*** Extract provided Section Begins ***

Tuesday, 31 May 2016

We are still paying the price for New Labour's missed opportunity

Still doesn't get it...
Listening back to Tony Blair telling the BBC on Saturday that "it would be a very dangerous experiment for a major western country to get gripped by this type of populist policy-making, left or right" it's hard to make sense of his subsequent claim that he wasn't talking about Jeremy Corbyn.

The context suggests that he was, and in any case he has form on this subject. Back in February he expressed himself "baffled" by the success of both Corbyn and Bernie Sanders, while bemoaning a loss of faith in the centrist progressive position. He still thinks that New Labour was on the right track, and that the party has no prospects until that track is resumed.

So Blair really doesn't get it, and, by extension, nor do most members of the parliamentary Labour party, for whom reverting to some sort of mainstream centrism is the path to electoral success. So what is it that they don't get? Most importantly that the world has moved on: young people in particular (but many older people, too) are no longer invested in a status quo that cannot provide an affordable home and a secure, reasonably-paying job.

When the new normal is debt and economic insecurity, advocating for something different, as Sanders and Corbyn do, seems more like sensible than radical or left-field. So far from being dangerous, systemic change can now be viewed as essential for the future of both people and planet. The danger comes from the forces of reaction - the corporate lobbyists, the climate change deniers, the neoliberal economists and the mainstream politicians over whom they hold sway.

Maybe, therefore, the reason why the anger with Blair won't go away is less to do with Iraq than with a more generalised, generational sense of betrayal. Labour in 1997 had the political power and the economic clout to challenge the neoliberal agenda, but instead of challenging it, it went with it. Inequality increased, the marketisation of public services proceeded apace and the global financial markets went largely unchecked.

Labour's economic policies may not have been responsible for the 2008 crash, but its failure to challenge the neo-liberal framing that brought the crash to a head at least raises the question, "what is Labour for?" It is to Corbyn's credit that he is looking for an answer, and part of the tragedy of Blair that he can't see the point.

Picture credit: By Chatham House [CC BY 2.0 (http://creativecommons.org/licenses/by/2.0)], via Wikimedia Commons

Thursday, 26 May 2016

A national policy framework for independent candidates?

Whigs and Tories - political merry-go-round
By Gilray (image via Wikipedia)
Wednesday's meeting in Totnes, organised by South Devon Watch to discuss strategies for political change, was inspiring and challenging in equal part. The inspiration came from so many committed people, all seeking to bring authentic democracy to a system widely seen as unaccountable, if not corrupt. The challenge is to find a way of beating the current system without repeating its manifest failings.

The meeting focused on independent candidates, both at local and national level. Among the speakers was Claire Wright, the independent Devon county councillor who came a good second in East Devon at the general election last year. Also present was Martyn Greene of the Free Parliament campaign, which is putting up serious money to support independent candidates at the next national election.

*** Extract provided Section Ends ***

◆ **Assigned task**:
Please carry on the blog text about Labour and independent candidates, starting after its final sentence.

*** Entries shown Section Begins ***

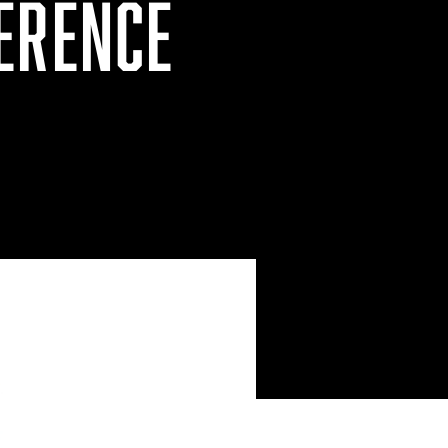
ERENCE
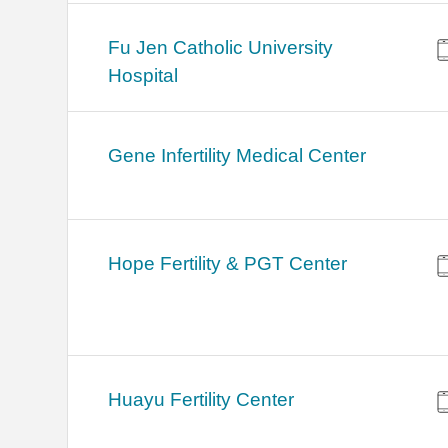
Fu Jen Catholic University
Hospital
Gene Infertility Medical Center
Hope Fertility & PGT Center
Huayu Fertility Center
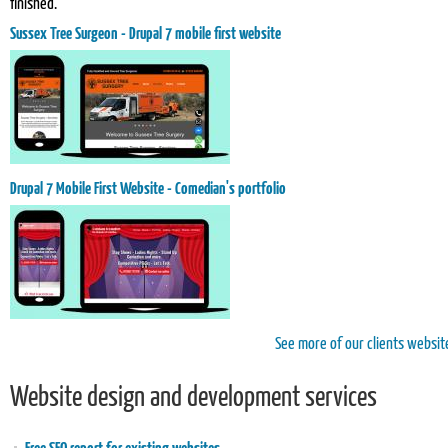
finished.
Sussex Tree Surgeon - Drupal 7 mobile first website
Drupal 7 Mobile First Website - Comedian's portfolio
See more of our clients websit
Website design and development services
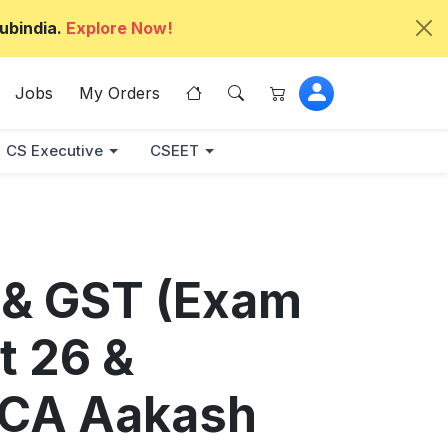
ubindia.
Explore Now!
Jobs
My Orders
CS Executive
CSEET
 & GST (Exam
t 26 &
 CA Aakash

*** Entries shown Section Ends ***
*** Entries shown Section Begins ***

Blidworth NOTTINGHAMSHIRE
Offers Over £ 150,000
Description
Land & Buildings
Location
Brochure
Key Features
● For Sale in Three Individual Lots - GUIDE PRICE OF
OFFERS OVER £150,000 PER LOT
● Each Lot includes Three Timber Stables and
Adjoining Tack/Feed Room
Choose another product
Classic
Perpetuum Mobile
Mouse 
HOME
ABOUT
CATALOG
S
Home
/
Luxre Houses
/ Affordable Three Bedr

*** Entries shown Section Ends ***

◆ **Answer**:
There can be little doubt that the tribal, adversarial party system typifies much that is wrong with our current politics. If independent candidates are to challenge the party stitch-up, however, they need to work together and show unity of purpose. The distinction between an organised group of independents, working together, and a new party, may not be easily observable to a electorate conditioned to the party system.

What comes first in politics, people or policies? If parliament were filled with independent members all operating under the Bell principles, it is likely that the quality of discourse and deliberation would be far higher than at present, but would effective policy, leadership and decision-making necessarily emerge?

One approach would be to elect government and parliament separately, the former on the basis of its policies, the latter on an independent, non-party basis. The current framework, however, doesn't work like that: when people go to the polls they suppose that they are voting for the government they want. Government means a combination of policy solutions and the people with the leadership qualities to put those policies into effect.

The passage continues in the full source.